В глазах старой Даукинтене тревога. Потом Тякле, пододвинувшись к Казимерасу, начнет клянчить: может, он ей хоть меру зерна подбросит, может, клевера. Шмыгая горбатым носом, снует Криступене, раскрыв рот, прислушивается к разговору Константене. Константас вскидывает голову. Теперь они все чужие, поэтому и злятся друг на друга. Здесь всегда так: если двое, трое или четверо начинают о чем-то шептаться, советоваться или из-за чего-то торговаться, другие затихают, хотя прикидываются, будто ничего не видят и не слышат. (Привычка Криступене.)
Подложив под голову руку, Криступас лежит на старой софе с выпирающими пружинами и смотрит в окно, за которым колышутся ветки дерева. Теперь все волнует его, выглядит новым — и крыша риги, и сосны, и небо, и голоса в комнате — все как будто на старой, забытой картине.
Хотя теперь середина зимы, но кажется: на берегах реки уже подсохли тропинки… Выйдет он с Юзукасом, оглянется вокруг, нарежет лозы для корзин и для верши.
— Где ребенок? — спрашивает он.
— Куда-то умчался… Может, на реку.
В чуланчике гудят жернова. Константас уходит кормить скотину. Встает из-за стола и Казимерас. По комнате струится запах вареного мяса и щей.
— Есть будешь, Криступелис? — допытывается жена.
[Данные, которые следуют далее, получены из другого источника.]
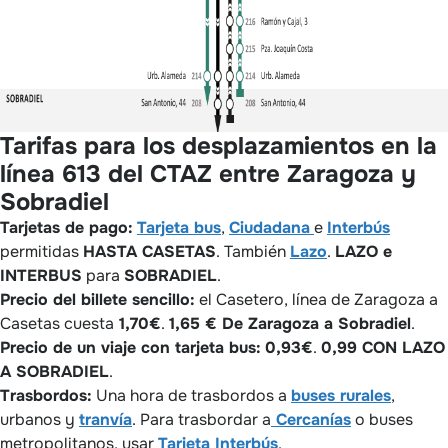
Tarifas para los desplazamientos en la
línea 613 del CTAZ entre Zaragoza y
Sobradiel
Tarjetas de pago:
Tarjeta bus
,
Ciudadana
e
Interbús
permitidas
HASTA CASETAS
. También
Lazo
.
LAZO e
INTERBUS
para
SOBRADIEL
.
Precio del billete sencillo:
el Casetero, línea de Zaragoza a
Casetas cuesta
1,70€
.
1,65 € De Zaragoza a Sobradiel
.
Precio de un viaje con tarjeta bus:
0,93€
.
0,99 CON LAZO
A SOBRADIEL
.
Trasbordos:
Una hora de trasbordos a
buses rurales
,
urbanos y
tranvía
. Para trasbordar a
Cercanías
o buses
metropolitanos, usar
Tarjeta Interbús
.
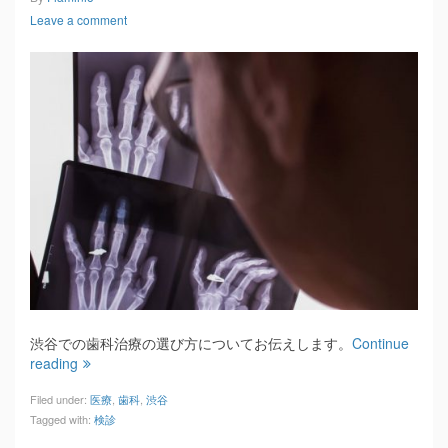
Leave a comment
渋谷での歯科治療の選び方についてお伝えします。
Continue
reading
Filed under:
医療
,
歯科
,
渋谷
Tagged with:
検診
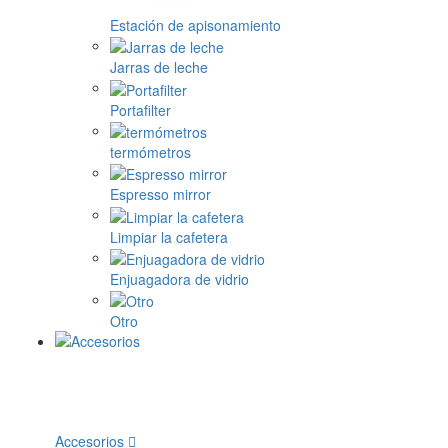
Estación de apisonamiento
Jarras de leche
Portafilter
termómetros
Espresso mirror
Limpiar la cafetera
Enjuagadora de vidrio
Otro
Accesorios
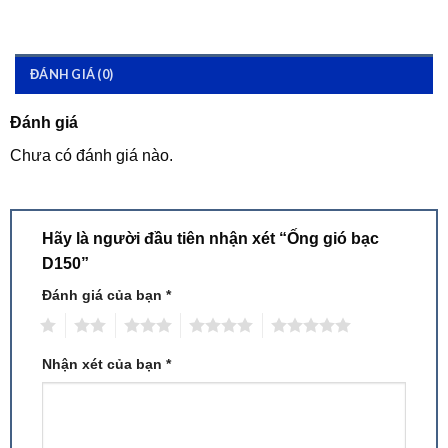
ĐÁNH GIÁ (0)
Đánh giá
Chưa có đánh giá nào.
Hãy là người đầu tiên nhận xét “Ống gió bạc
D150”
Đánh giá của bạn
*
1
2
3
4
5
Nhận xét của bạn
*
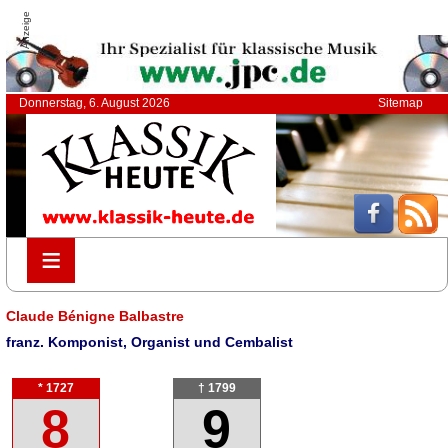
Anzeige
Donnerstag, 6. August 2026
Sitemap
≡
≡
Claude Bénigne Balbastre
franz. Komponist, Organist und Cembalist
* 1727
† 1799
8
9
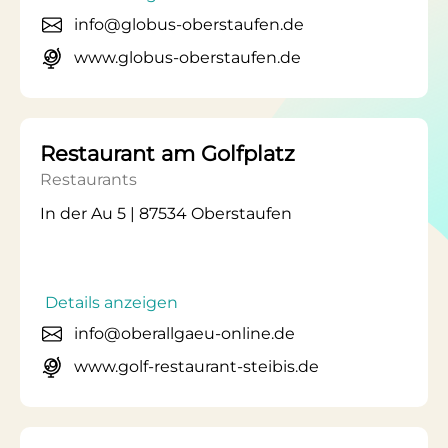
info@globus-oberstaufen.de
www.globus-oberstaufen.de
Restaurant am Golfplatz
Restaurants
In der Au 5 | 87534 Oberstaufen
Details anzeigen
info@oberallgaeu-online.de
www.golf-restaurant-steibis.de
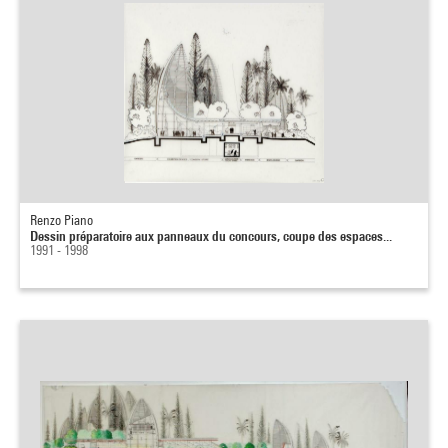
Renzo Piano
Dessin préparatoire aux panneaux du concours, coupe des espaces...
1991 - 1998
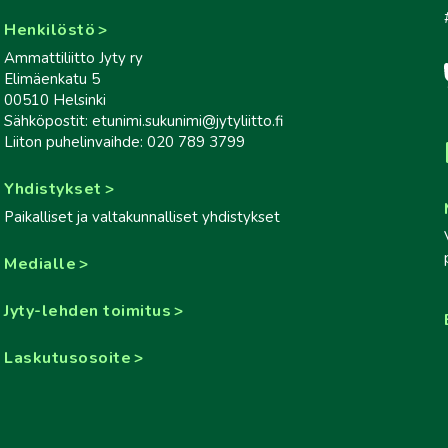
Henkilöstö
Ammattiliitto Jyty ry
Elimäenkatu 5
00510 Helsinki
Sähköpostit: etunimi.sukunimi@jytyliitto.fi
Liiton puhelinvaihde: 020 789 3799
Yhdistykset
Paikalliset ja valtakunnalliset yhdistykset
Medialle
Jyty-lehden toimitus
Laskutusosoite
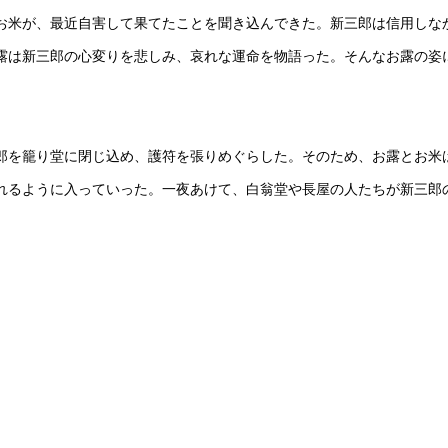
お米が、最近自害して果てたことを聞き込んできた。新三郎は信用しな
露は新三郎の心変りを悲しみ、哀れな運命を物語った。そんなお露の姿
郎を籠り堂に閉じ込め、護符を張りめぐらした。そのため、お露とお米
れるように入っていった。一夜あけて、白翁堂や長屋の人たちが新三郎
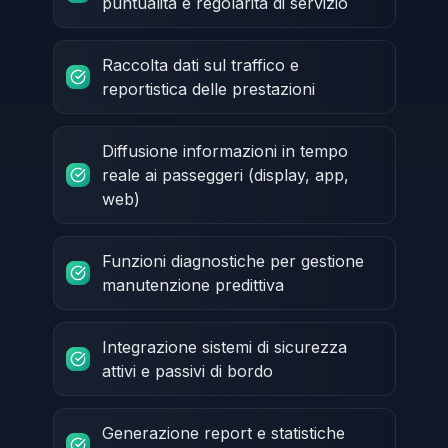
puntualità e regolarità di servizio
Raccolta dati sul traffico e
reportistica delle prestazioni
Diffusione informazioni in tempo
reale ai passeggeri (display, app,
web)
Funzioni diagnostiche per gestione
manutenzione predittiva
Integrazione sistemi di sicurezza
attivi e passivi di bordo
Generazione report e statistiche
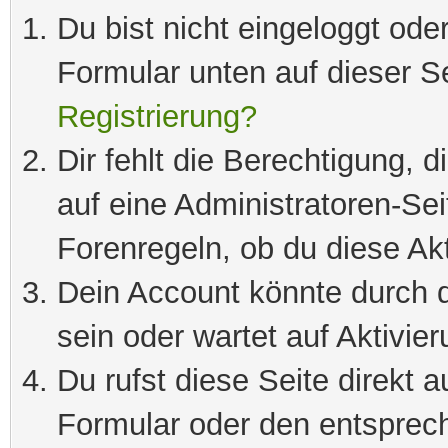
Du bist nicht eingeloggt oder
Formular unten auf dieser S
Registrierung?
Dir fehlt die Berechtigung, 
auf eine Administratoren-Se
Forenregeln, ob du diese Akt
Dein Account könnte durch d
sein oder wartet auf Aktivier
Du rufst diese Seite direkt 
Formular oder den entsprec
Криступас смотрит на нее, откинувшись на подушку, словно в толк не возьмет, откуда взялась эта замызганная горбоносая баба, чего она от него хочет.
— Давай.
Криступас берет ложку, спрашивает:
— Скажите же наконец, где я был?
Он продолжает смотреть в окно, за которым дрожат на ветру ветки дерева. Господи, какой чистый воздух, какой свет!
— Далеко, очень далеко ты был, — говорит жена.
— Я и сейчас далеко.
Вечером, наточив топор, он выходит во двор, чтобы наколоть дров. Все небо пламенеет. На востоке сгущаются дымчатые, цвета золы сумерки, светится белая кучка дров, крыша риги. Печально и протяжно гудят жернова, так гудели они, когда шла Великая Отечественная война и было ему, Криступасу, четыре годика. Мужикам раздавали повестки в армию. В такую вот пору ушел его отец и не вернулся; ушел Андрюс Жалнерюс и вернулся без ног; ушел Криступас и вернулся с осколком свинца под сердцем. Монотонное, угрюмое гудение жерновов в студеный зимний вечер. В такие вечера хватали рекрутов, в такие вечера деревня получала самые дурные вести. В такую вот пору под гуд жерновов уходили ужпялькяйцы, оставив все, и больше никто их не видел — ни матери, ни жены, ни дети.
Тусклый, красноватый свет, дрожащий на подоконниках, на стежках, на крышах, полон какой-то душераздирающей скорби.
— Сил у тебя еще маловато, — говорит Константас. — Пойди передохни.
Звонко насвистывая, брат рубит возле риги хворост. Криступас кладет ему руку на плечо и спрашивает:
— Брат ты мне или не брат?
— Брат, — Константас опускает глаза.
— Подними голову и скажи: да, я твой брат.
Криступас снова прислушивается к гуду жерновов.
— Много пьешь, — говорит Константас.
— Нет, не брат ты мне, — Криступас затягивается дымком папиросы. — Трудно тебе быть моим братом, трудно быть кем-нибудь, а в особенности братом. Ты только зовешься братом. Думаешь, я не знаю, ты ведь не отвез мою Эльжбету в больницу. Не отвез. Будь ты моим братом, ты бы со мной так не говорил.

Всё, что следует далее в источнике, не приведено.